Un tournant décisif dans la procédure judiciaire de Kémi Séba
Le dossier judiciaire concernant l’activiste Kémi Séba et son fils prend une direction de plus en plus contraignante. Les récents échanges devant le tribunal révèlent une fragilité manifeste de la défense, qui ne parvient pas à infléchir la position des magistrats. Selon les éléments recueillis, la perspective d’un renvoi vers le Bénin devient désormais l’hypothèse la plus probable.
Les arguments de fond développés par le conseil de l’activiste n’ont pas su emporter l’adhésion du juge. Ce dernier semble privilégier une approche strictement juridique du dossier, au détriment des plaidoyers idéologiques avancés par le prévenu.
Un agenda judiciaire accéléré pour les prochaines semaines
Le tribunal a clairement défini les étapes à venir, marquant une accélération notable du calendrier. Les dates suivantes seront déterminantes pour l’avenir de l’activiste :
- Vendredi 22 mai : Ouverture solennelle des plaidoiries. Cette session permettra à la défense de tenter une nouvelle approche pour contrer le scepticisme de la cour.
- Vendredi 29 mai : Suite et fin des plaidoiries, immédiatement suivies des répliques des représentants de l’État.
La rigueur juridique face aux arguments politiques
Malgré l’énergie déployée par ses avocats, Kémi Séba se heurte à une approche technique de la justice. Les magistrats se concentrent sur la matérialité des faits et le cadre strict de la coopération judiciaire internationale. Les justifications politiques, traditionnellement au cœur du discours de l’activiste, semblent avoir peu de poids face aux conventions d’extradition en vigueur.

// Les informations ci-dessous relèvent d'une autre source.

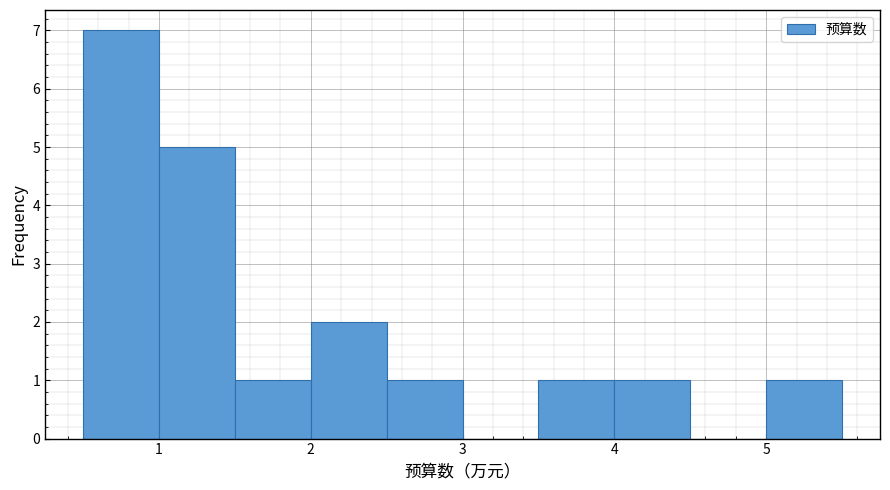

Reading left to right, transcribe this chart: for each bar, give the range it covers on the x-axis and its height. The values are not printed on the chart, so give them approximately, as read against the axis.

0.5 to 1.0: 7
1.0 to 1.5: 5
1.5 to 2.0: 1
2.0 to 2.5: 2
2.5 to 3.0: 1
3.0 to 3.5: 0
3.5 to 4.0: 1
4.0 to 4.5: 1
4.5 to 5.0: 0
5.0 to 5.5: 1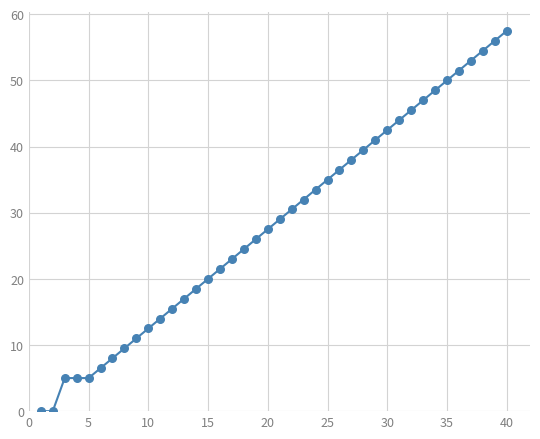

What is the range of Y values (max minus min)?

57.5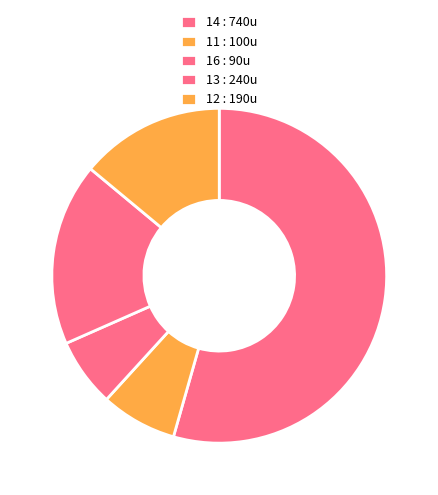

Count the number of slices in the pie.

5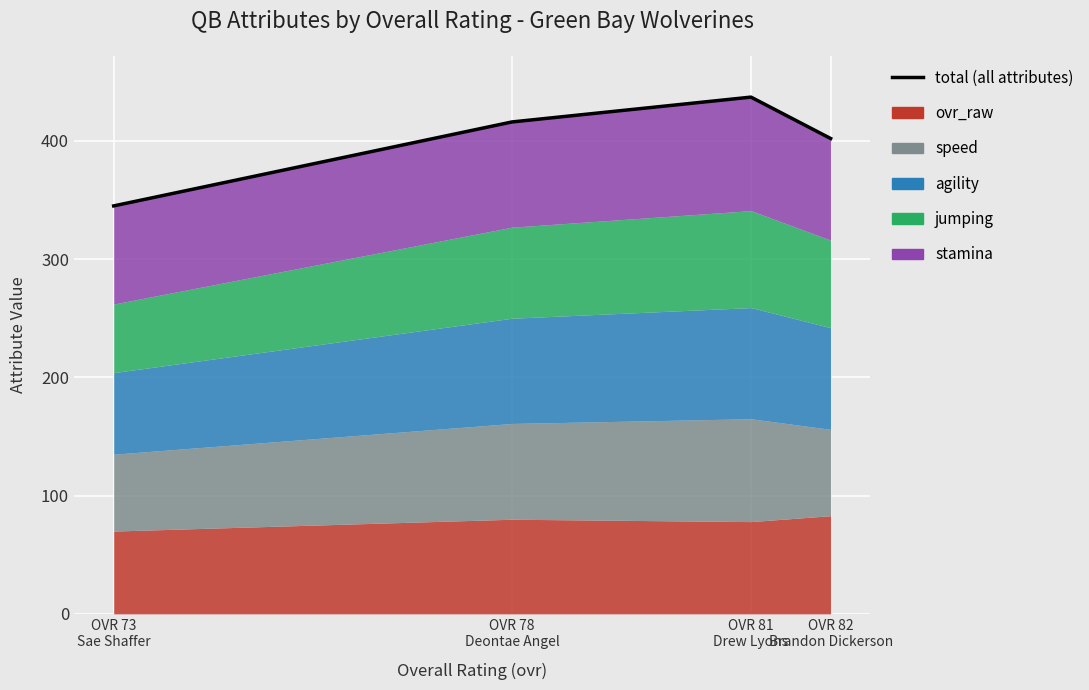

Where is the data nearest to the value 391?

OVR 82
Brandon Dickerson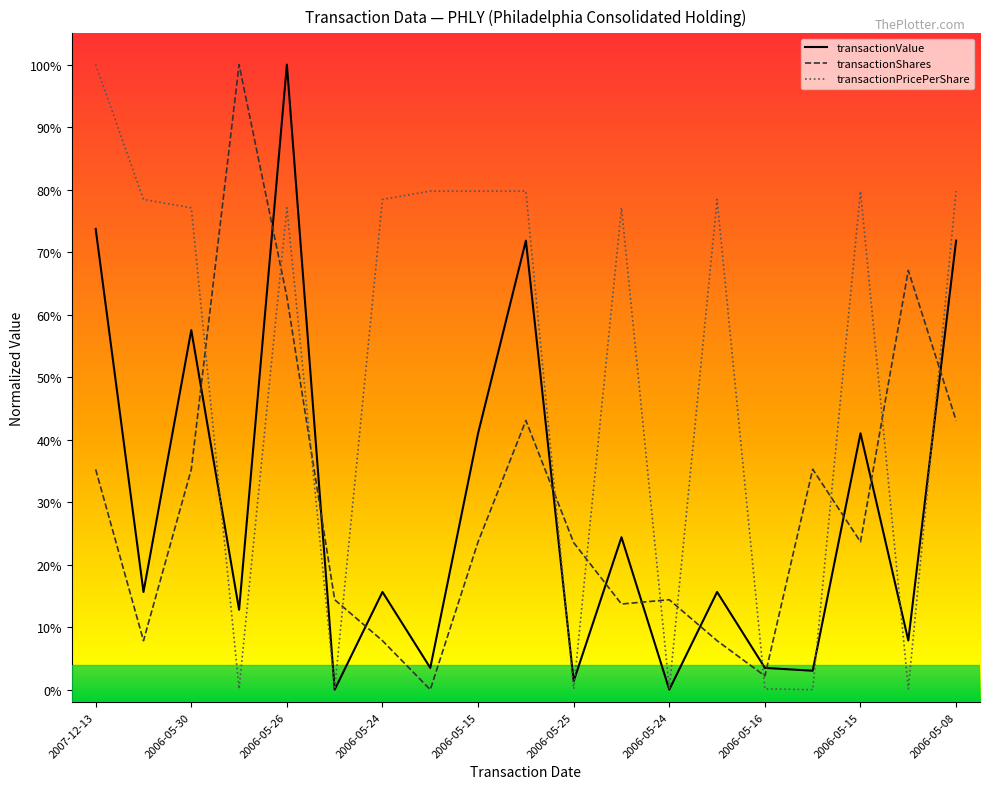

How many interior local valleys does the transactionValue series have?

8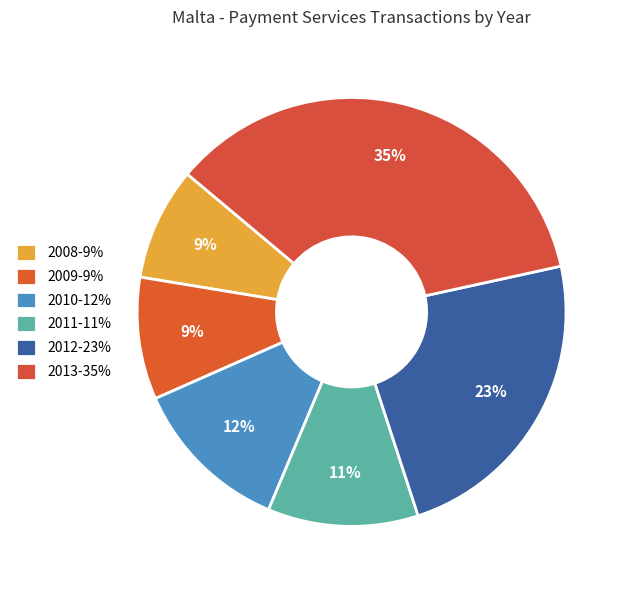

How many segments does this pie chart have?

6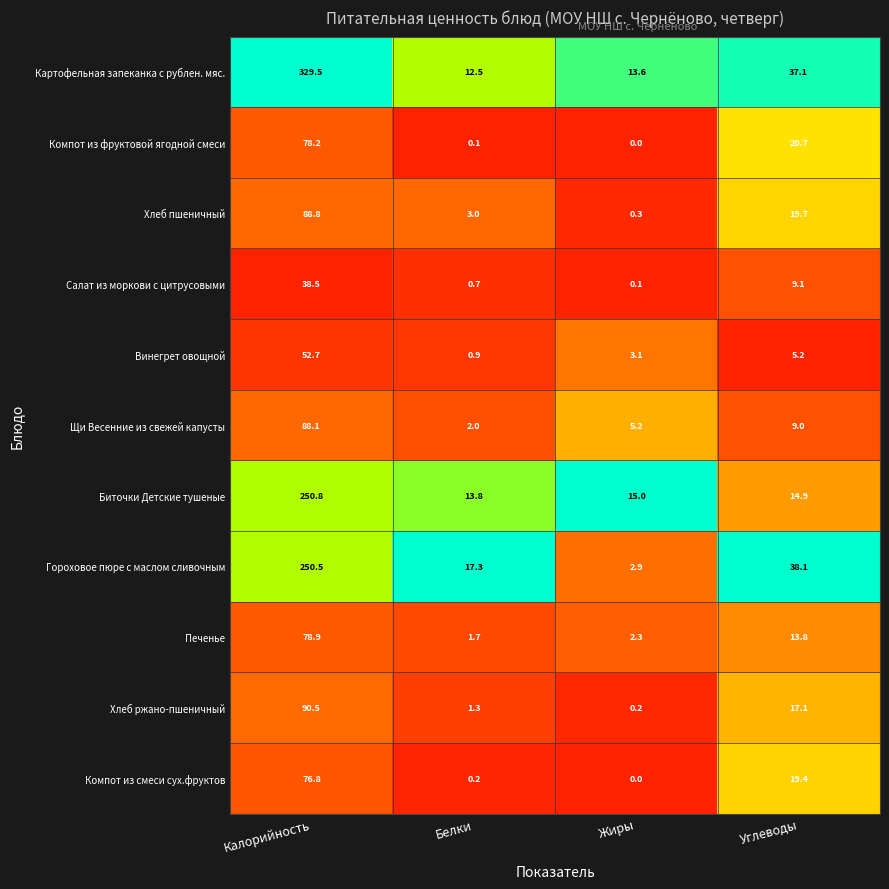

What is the total value across all series at Белки?

53.5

En l’absence de preuves tangibles démontrant un risque de traitement arbitraire, les accords bilatéraux entre États tendent à s’appliquer avec rigueur. Cette situation place la défense dans une position délicate, les leviers juridiques pour bloquer la procédure s’amenuisant au fil des audiences.
Vers un retour forcé à Cotonou
Si la tendance actuelle se confirme lors des rendez-vous de la fin du mois de mai, le tribunal pourrait valider définitivement la demande d’extradition. Kémi Séba serait alors transféré au Bénin pour répondre des accusations portées contre lui par les autorités de Cotonou. Les deux prochaines semaines seront donc cruciales pour déterminer si un ultime rebondissement juridique reste possible ou si le sort de l’activiste est désormais scellé.